_Provided passage:_
'''

Ang Lee and Will Smith - Shooting Gemini Man.
Digital youthification and deepfakery is the new frontier in studio movies, taking regular live-action films into a deeper uncanny valley. Martin Scorsese’s The Irishman features a young-looking Robert De Niro and now comes this very odd, dodgily acted, semi-intentionally bizarre action-thriller directed by Ang Lee and written by David Benioff, Billy Ray and Darren Lemke. It stars Will Smith as Brogan, a special-forces assassin who discovers his corrupt government paymasters are harbouring a secret and subsequently finds there is a new and worryingly familiar-looking young assassin in town. It’s a youngster who has, to coin a phrase, started making trouble in the neighbourhood.
This eerily recognisable young dude with the jarhead hair and lovable jug ears has been sent to take Brogan out – it’s himself, aged 23, a digitally rejuvenated Will Smith. This cloned version of Brogan was secretly created by his creepy boss Varris (Clive Owen) as part of Varris’s ethically suspect “Gemini project”, a boys-from-Brazil-type plan to create biotech copies of the very best warriors.
Joining forces with tough agent Danny (Mary Elizabeth Winstead) and plucky pal Baron (Benedict Wong), Brogan hits back against this techno-Freudian nightmare, travelling to Georgia, Colombia and Hungary – because Baron has somehow been able to borrow a Gulfstream jet to fly them everywhere. But worrying about the plausibility of that jet is beside the point when you’ve got Young Will Smith™️ running around the place.

'''

_Exercise instructions:_
**A)** Answer these questions from the passage on Gemini Man:
(i) Which actor plays Varris?
(ii) To which three countries does Brogan travel?
(iii) Who wrote the film?
**B)** Carry on the passage on Gemini Man, picking up after its final sentence and keeping its tone.

_Given information:_
'''

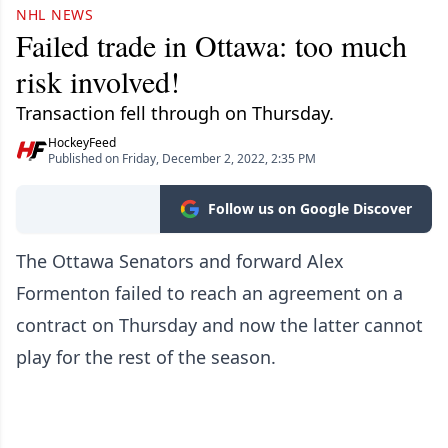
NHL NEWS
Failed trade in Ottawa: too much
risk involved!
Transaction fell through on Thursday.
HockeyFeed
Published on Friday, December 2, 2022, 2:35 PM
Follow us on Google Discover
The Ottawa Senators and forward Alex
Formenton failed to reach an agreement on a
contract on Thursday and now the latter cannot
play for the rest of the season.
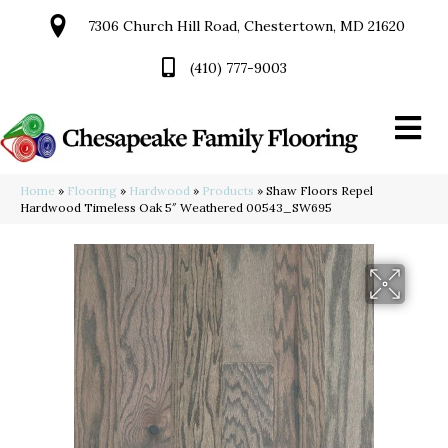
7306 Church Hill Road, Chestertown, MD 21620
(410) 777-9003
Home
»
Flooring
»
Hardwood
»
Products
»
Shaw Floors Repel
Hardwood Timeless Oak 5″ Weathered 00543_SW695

'''
'''

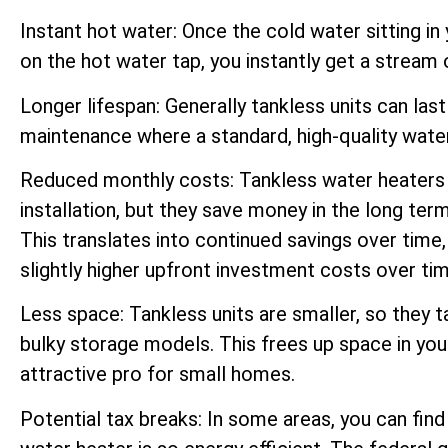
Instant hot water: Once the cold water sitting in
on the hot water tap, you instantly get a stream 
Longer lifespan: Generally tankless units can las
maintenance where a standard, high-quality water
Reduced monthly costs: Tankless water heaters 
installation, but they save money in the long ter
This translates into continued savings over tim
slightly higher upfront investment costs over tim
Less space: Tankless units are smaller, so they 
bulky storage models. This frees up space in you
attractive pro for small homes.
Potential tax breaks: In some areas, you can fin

'''
'''

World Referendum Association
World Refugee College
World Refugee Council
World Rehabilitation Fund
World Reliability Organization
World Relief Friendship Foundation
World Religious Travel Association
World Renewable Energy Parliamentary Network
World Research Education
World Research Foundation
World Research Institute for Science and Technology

'''

_Task-by-task answers:_
**A)**
(i) Clive Owen
(ii) Georgia, Colombia and Hungary
(iii) David Benioff, Billy Ray and Darren Lemke

**B)**
The digitally de-wrinkled Smith isn’t great news for the career of Jaden Smith (the real-world son of Will) because this pseudo-young Will Smith is pretty realistic, in fact sort of on a par with the real thing – and the older Smith meets the digital youngster half way by being a bit more wooden than usual. So we could be in for Will Smith action movies for the next thousand years.
The technical effect of the film is strange. As with his last film, Billy Lynn’s Long Halftime Walk, Ang Lee is shooting in high frame-rate, which creates a new pin-sharp clarity but at the expense of making the film look like video – or like a celluloid movie on a plasma TV when you haven’t de-activated motion smoothing. It’s not a taste I want to acquire.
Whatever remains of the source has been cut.